ABD, soruşturmayı yapanları teşhir etmeyi, onların Türkiye içindeki prestijini daha da düşürmeyi göze alarak vakaya bizzat el attı.
ABD, Türkiye üzerinde neden bu kadar duruyor? Eski büyükelçilerden Şükrü Elekdağ`ın hayatımda ilk kez ABD ve Avrupa`nın böyle ortak bir saldırıya geçtiğini görüyorum diyeceği kadar ABD`yi hırçınlaştıran nedir?
ABD`yi hırçınlaştıran, son 40 yılda İslam alemi ile ilgili yaptığı bütün projelerin akamete uğramasıdır.
ABD, Sovyetler Birliğinin çekildiği İslam coğrafyasını tahakkümü altına alamadı; ne Kafkasya`da ne Orta Asya`da tatmin olacağı bir sahayı ele geçirdi. Genellikle etkisiz görüldüğü Orta ve Doğu Asya için önemli noktalardan, Sovyetlerin terk ettiği Afganistan kalesine, bütün oyunlarına ve katliamlarına rağmen ağız tadıyla yerleşemedi. Afganistan konusundaki hırsı, onu Pakistan`ı da kaybetmekle yüz yüze bıraktı.
Körfez`deki sorunları İslam alemi üzerindeki tahakkümünü artırmak için kullanmak isteyen ABD, zaten tahakkümü altında olan Suudi Arabistan ve çevresindeki emirliklerden daha fazla menfaat sağladıysa da büyük hedeflerinin uzağında kaldı. Hatta kimi uzmanlara göre Körfez Savaşı`nda ABD`nin kazandıkları, kaybettiklerini dahi karşılamadı.
ABD, Körfez Savaşı sonrasında İslam alemini demokrasi ve insan hakları vaadiyle ele geçirmeye çalıştı ama Körfez Savaşı`ndaki katliamlarından sonraki bu tatlı vaatleri bile iş görmedi.
İslam aleminde daha önce sandıktan uzak duran hareketler yeni zeminde sandık başına giderken ABD`nin yüreğine su serpecek tercihler yapmadı.
“Arap Baharı” denen gösterileri lehine çevirmeye çalışan ABD, ekonomisi artık geçmişin kadim Mısır`ının aksine kendisine dahi yetmeyen Mısır`ı bir darbe ile elde ettiyse de İslam âleminin genelinde nefretin hedefi oldu, önceki dönemde insan hakları vaatlerine kanarak ABD`ye sempati duyanlar da ABD`nin Mısır konusundaki tutumundan ve diğer hususlarla ilgili yaklaşımından dolayı ona lanet okumaya başladı.

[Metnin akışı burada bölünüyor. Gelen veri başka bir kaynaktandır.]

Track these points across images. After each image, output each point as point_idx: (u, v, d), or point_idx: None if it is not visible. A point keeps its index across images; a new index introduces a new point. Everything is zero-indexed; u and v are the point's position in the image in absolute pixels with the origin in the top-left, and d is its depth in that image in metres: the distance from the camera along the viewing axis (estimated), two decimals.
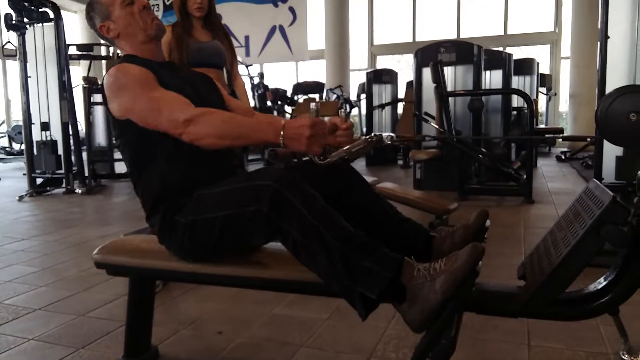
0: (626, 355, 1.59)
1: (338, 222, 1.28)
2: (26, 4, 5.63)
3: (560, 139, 9.51)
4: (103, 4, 1.58)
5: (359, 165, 8.06)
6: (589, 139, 7.40)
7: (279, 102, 9.32)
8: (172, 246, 1.50)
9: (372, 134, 1.49)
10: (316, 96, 10.13)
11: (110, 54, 6.87)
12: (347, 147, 1.41)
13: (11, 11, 5.58)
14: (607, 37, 3.18)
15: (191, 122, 1.36)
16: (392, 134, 1.54)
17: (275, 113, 9.42)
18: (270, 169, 1.36)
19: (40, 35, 5.79)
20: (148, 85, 1.45)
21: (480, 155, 4.85)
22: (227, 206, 1.36)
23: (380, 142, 1.49)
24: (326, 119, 1.51)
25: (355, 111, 10.54)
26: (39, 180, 5.96)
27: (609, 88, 2.95)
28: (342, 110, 1.91)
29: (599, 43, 3.23)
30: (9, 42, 5.86)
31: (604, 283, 1.24)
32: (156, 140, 1.46)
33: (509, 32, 11.53)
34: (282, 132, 1.30)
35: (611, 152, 3.39)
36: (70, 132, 5.84)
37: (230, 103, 1.79)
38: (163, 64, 1.64)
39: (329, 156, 1.38)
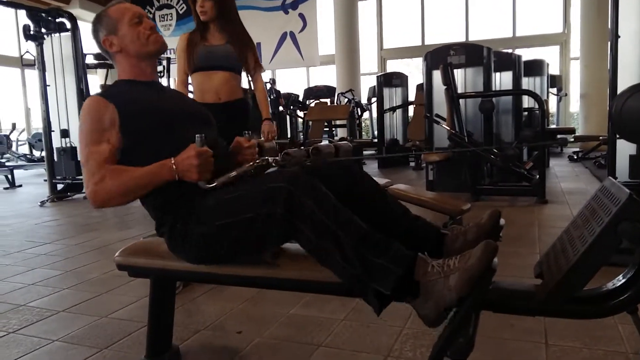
0: None
1: (351, 220, 1.30)
2: (44, 14, 5.77)
3: (572, 139, 9.46)
4: (112, 18, 1.64)
5: (371, 167, 8.08)
6: (601, 138, 7.36)
7: (291, 107, 9.38)
8: (185, 254, 1.53)
9: (260, 159, 1.63)
10: (327, 100, 10.18)
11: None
12: (234, 172, 1.53)
13: (29, 22, 5.70)
14: (617, 36, 3.18)
15: (93, 196, 1.48)
16: (277, 158, 1.67)
17: (287, 118, 9.49)
18: (283, 171, 1.40)
19: (57, 45, 5.92)
20: (93, 135, 1.52)
21: (492, 156, 4.85)
22: (241, 211, 1.39)
23: (268, 165, 1.60)
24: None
25: (366, 114, 10.57)
26: (59, 186, 6.09)
27: (621, 87, 2.95)
28: (246, 132, 2.02)
29: (609, 42, 3.24)
30: (27, 52, 5.98)
31: (623, 281, 1.23)
32: (152, 155, 1.50)
33: (517, 34, 11.50)
34: (174, 167, 1.44)
35: (624, 151, 3.38)
36: None
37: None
38: (149, 83, 1.71)
39: (215, 181, 1.49)
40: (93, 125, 1.54)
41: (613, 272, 1.28)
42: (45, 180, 6.32)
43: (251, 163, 1.58)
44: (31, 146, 10.40)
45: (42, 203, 5.65)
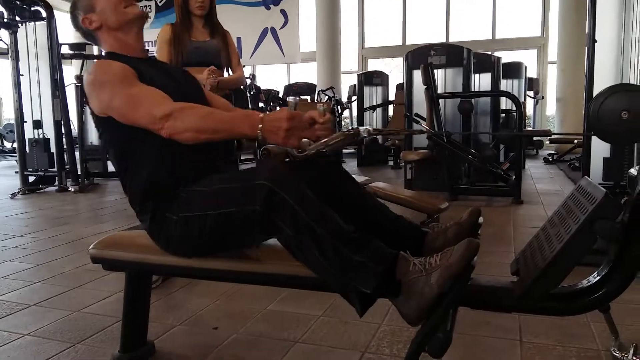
0: (617, 352, 1.61)
1: (331, 218, 1.29)
2: (18, 2, 5.60)
3: (547, 142, 9.63)
4: None
5: (350, 165, 8.09)
6: (576, 141, 7.51)
7: (272, 103, 9.34)
8: (163, 243, 1.50)
9: (350, 128, 1.51)
10: (307, 98, 10.16)
11: (103, 53, 6.85)
12: (324, 140, 1.43)
13: (3, 9, 5.55)
14: (594, 40, 3.25)
15: (170, 117, 1.37)
16: (369, 128, 1.55)
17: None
18: (264, 167, 1.37)
19: (32, 34, 5.79)
20: (127, 81, 1.46)
21: (469, 156, 4.91)
22: (221, 204, 1.37)
23: (357, 135, 1.50)
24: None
25: (346, 112, 10.58)
26: (31, 179, 5.95)
27: (596, 91, 3.01)
28: (321, 105, 1.89)
29: (586, 47, 3.30)
30: (0, 40, 5.82)
31: (597, 278, 1.25)
32: (140, 136, 1.46)
33: (496, 37, 11.65)
34: (260, 125, 1.33)
35: (599, 154, 3.47)
36: (63, 131, 5.84)
37: (210, 99, 1.81)
38: (145, 60, 1.65)
39: (307, 149, 1.41)
40: (119, 73, 1.47)
41: (583, 272, 1.29)
42: (16, 172, 6.18)
43: (343, 131, 1.50)
44: (2, 137, 10.15)
45: (13, 195, 5.51)
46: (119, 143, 1.52)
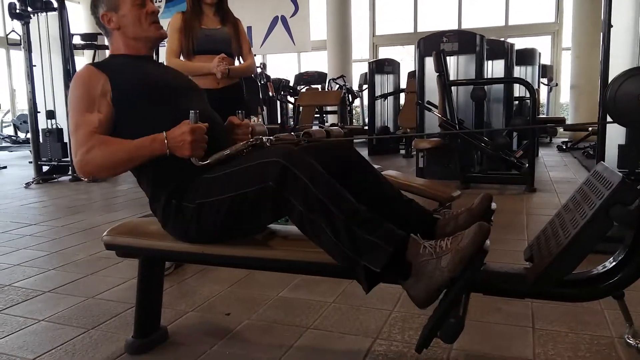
0: (631, 339, 1.60)
1: (343, 196, 1.30)
2: None
3: (561, 129, 9.52)
4: None
5: (361, 154, 8.05)
6: (590, 129, 7.41)
7: (282, 93, 9.32)
8: (177, 232, 1.52)
9: (254, 138, 1.57)
10: (318, 86, 10.12)
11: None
12: (227, 150, 1.49)
13: (15, 0, 5.58)
14: (610, 25, 3.18)
15: (81, 166, 1.46)
16: (271, 138, 1.61)
17: (278, 103, 9.44)
18: (277, 148, 1.38)
19: (44, 25, 5.83)
20: (84, 106, 1.51)
21: (482, 144, 4.86)
22: (234, 187, 1.39)
23: (261, 145, 1.55)
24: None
25: (357, 101, 10.54)
26: (45, 168, 6.03)
27: (612, 77, 2.95)
28: (240, 112, 1.95)
29: (602, 32, 3.24)
30: (13, 31, 5.86)
31: (613, 264, 1.24)
32: (142, 127, 1.49)
33: (510, 23, 11.49)
34: (166, 142, 1.42)
35: (614, 140, 3.40)
36: None
37: None
38: (143, 57, 1.70)
39: (209, 158, 1.46)
40: (84, 94, 1.52)
41: (598, 260, 1.28)
42: (30, 162, 6.25)
43: (245, 142, 1.55)
44: (16, 127, 10.25)
45: (28, 185, 5.58)
46: (124, 136, 1.53)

ABD, AK Parti iktidarının ilk yıllarında 28 Şubat`ı unutturmaya çalışarak Türkiye`de İslamî talepleri olanların hamisi görünmeye çalıştıysa da Türkiye`de İslamî talepleri olanlar, ABD`yi sevmedi, ABD`nin Irak, Mısır, Suriye siyasetini desteklemedi.

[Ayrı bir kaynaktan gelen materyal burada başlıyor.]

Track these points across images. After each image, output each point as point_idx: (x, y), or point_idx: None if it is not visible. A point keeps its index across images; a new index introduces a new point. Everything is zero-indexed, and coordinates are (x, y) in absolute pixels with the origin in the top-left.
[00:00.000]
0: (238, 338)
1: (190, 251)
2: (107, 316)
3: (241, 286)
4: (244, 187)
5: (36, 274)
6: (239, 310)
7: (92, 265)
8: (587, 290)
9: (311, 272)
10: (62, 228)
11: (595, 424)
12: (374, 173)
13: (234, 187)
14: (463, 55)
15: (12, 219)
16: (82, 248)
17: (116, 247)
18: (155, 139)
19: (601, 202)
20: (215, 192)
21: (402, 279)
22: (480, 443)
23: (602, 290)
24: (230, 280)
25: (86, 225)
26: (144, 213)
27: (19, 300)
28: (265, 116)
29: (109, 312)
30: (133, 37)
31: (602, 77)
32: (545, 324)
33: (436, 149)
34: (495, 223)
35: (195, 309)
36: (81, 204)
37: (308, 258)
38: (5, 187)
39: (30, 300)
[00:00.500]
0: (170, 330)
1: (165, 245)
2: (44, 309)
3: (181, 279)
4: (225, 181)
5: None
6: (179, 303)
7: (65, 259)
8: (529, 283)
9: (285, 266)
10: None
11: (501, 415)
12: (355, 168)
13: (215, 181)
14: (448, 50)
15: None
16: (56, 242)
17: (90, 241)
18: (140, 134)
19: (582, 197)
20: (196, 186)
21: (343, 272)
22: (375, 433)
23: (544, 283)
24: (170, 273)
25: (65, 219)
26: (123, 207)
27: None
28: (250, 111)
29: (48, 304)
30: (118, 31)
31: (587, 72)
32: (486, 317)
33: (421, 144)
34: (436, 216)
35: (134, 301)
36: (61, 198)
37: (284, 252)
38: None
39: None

ABD, son iki yüzyılda tercihini Batı`ya doğru yapan Türkiye`nin Batı`yla iyice kaynaştığını düşünüyordu. Oysa Türkiye, geçmişten bu yana problemli olduğu Rusya`yla yakınlaşmayı bile seçerek ABD`ye daha fazla adapte olmayı reddetti.

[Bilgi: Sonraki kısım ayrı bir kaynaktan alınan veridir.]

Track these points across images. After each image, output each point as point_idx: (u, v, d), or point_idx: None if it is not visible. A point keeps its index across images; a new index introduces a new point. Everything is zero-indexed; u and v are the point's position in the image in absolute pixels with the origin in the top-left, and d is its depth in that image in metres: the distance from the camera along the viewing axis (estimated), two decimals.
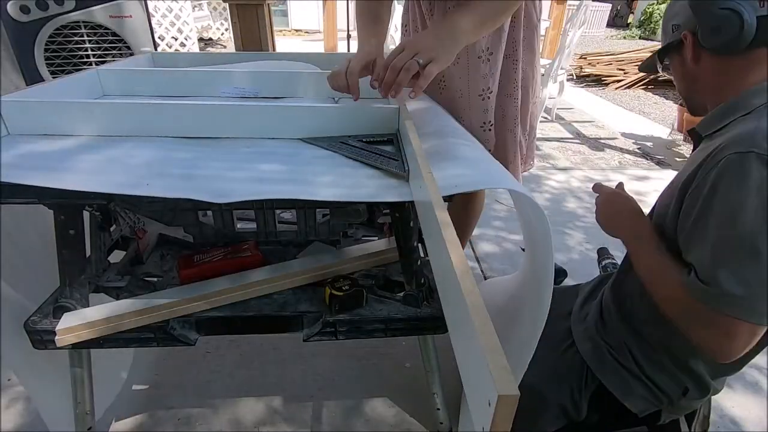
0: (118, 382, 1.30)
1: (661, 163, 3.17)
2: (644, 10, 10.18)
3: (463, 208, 1.44)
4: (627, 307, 0.86)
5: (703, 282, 0.64)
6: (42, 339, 0.84)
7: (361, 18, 1.04)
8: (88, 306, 0.88)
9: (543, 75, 3.40)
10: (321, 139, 0.85)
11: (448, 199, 0.66)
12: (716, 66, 0.74)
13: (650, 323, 0.81)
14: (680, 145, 3.50)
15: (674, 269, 0.70)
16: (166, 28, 5.21)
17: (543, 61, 3.51)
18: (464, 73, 1.09)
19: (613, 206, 0.86)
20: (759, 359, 1.49)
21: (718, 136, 0.70)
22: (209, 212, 1.06)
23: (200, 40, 6.90)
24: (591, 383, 0.86)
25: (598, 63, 5.78)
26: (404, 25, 1.26)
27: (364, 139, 0.86)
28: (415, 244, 0.92)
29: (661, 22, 0.82)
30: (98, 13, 1.92)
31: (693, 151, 0.81)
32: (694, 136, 0.80)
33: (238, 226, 1.10)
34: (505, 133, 1.19)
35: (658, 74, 0.88)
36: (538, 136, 2.73)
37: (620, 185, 0.92)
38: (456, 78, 1.10)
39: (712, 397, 0.81)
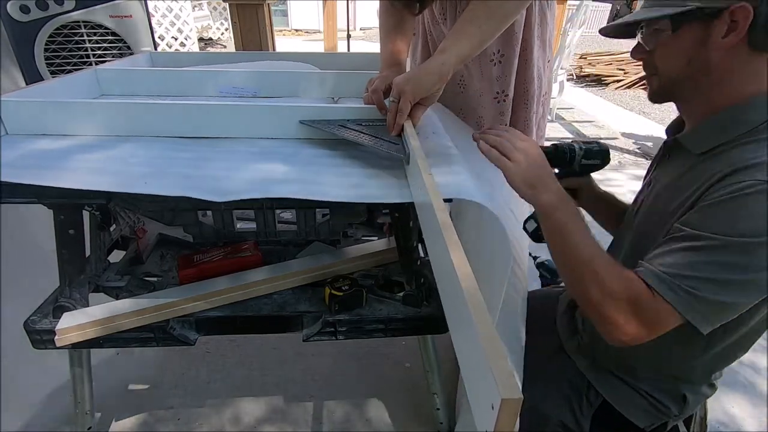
0: None
1: None
2: None
3: None
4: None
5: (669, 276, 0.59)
6: (42, 339, 0.84)
7: (382, 29, 1.02)
8: (88, 306, 0.88)
9: None
10: (320, 122, 0.85)
11: (447, 199, 0.66)
12: (748, 61, 0.60)
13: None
14: None
15: (594, 243, 0.65)
16: (166, 28, 5.20)
17: None
18: (478, 74, 1.08)
19: (537, 159, 0.70)
20: (758, 360, 1.49)
21: (715, 156, 0.63)
22: (209, 212, 1.06)
23: (200, 40, 6.90)
24: (595, 399, 0.82)
25: (598, 63, 5.78)
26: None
27: (363, 123, 0.85)
28: (415, 244, 0.92)
29: None
30: (98, 13, 1.92)
31: (662, 159, 0.75)
32: (673, 148, 0.72)
33: (238, 226, 1.10)
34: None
35: (626, 38, 0.71)
36: None
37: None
38: (474, 79, 1.10)
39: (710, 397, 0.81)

ABD, Türkiye tarihinde görülmedik bir şekilde Türkiye`yi kaybetme noktasına geldi. ABD, Türkiye`yi kaybetme korkusuyla hareket etmeye başladı; 17-25 Aralık süreciyle başaramadığını 15 Temmuz 2016`da başarmaya çalıştı, olmadı, arkasından Türkiye`yi ekonomik krizle yüz yüze getirmedi, o da olmayınca Türkiye`yi resmen sanık sandalyesine oturtup yargılamaya başladı.
ABD, şu anda meseleyi ne kadar yolsuzluk problemine çekerse çeksin, elit bir seküler kesim dışında Türkiye içinde destek bulamıyor. Aksine halk, dillendirsin veya dillendirmesin Zarrab davasından dolayı ABD`ye daha da kızgın.
Bundan sonra ABD`nin hangi kartı kaldı derseniz “ekonomik ambargo” cevabını alırsınız ancak böyle bir adım ekonomileri zaten düzgün olmayan Avrupa ülkelerine daha da zarar vereceğinden ve Rusya ile Çin`in ABD`nin yaptırımlarına uyma ihtimali bulunmadığından ABD`nin eli kolu bağlı.
Türkiye, sağlam durursa ABD, bir kez daha kaybeden taraf olur.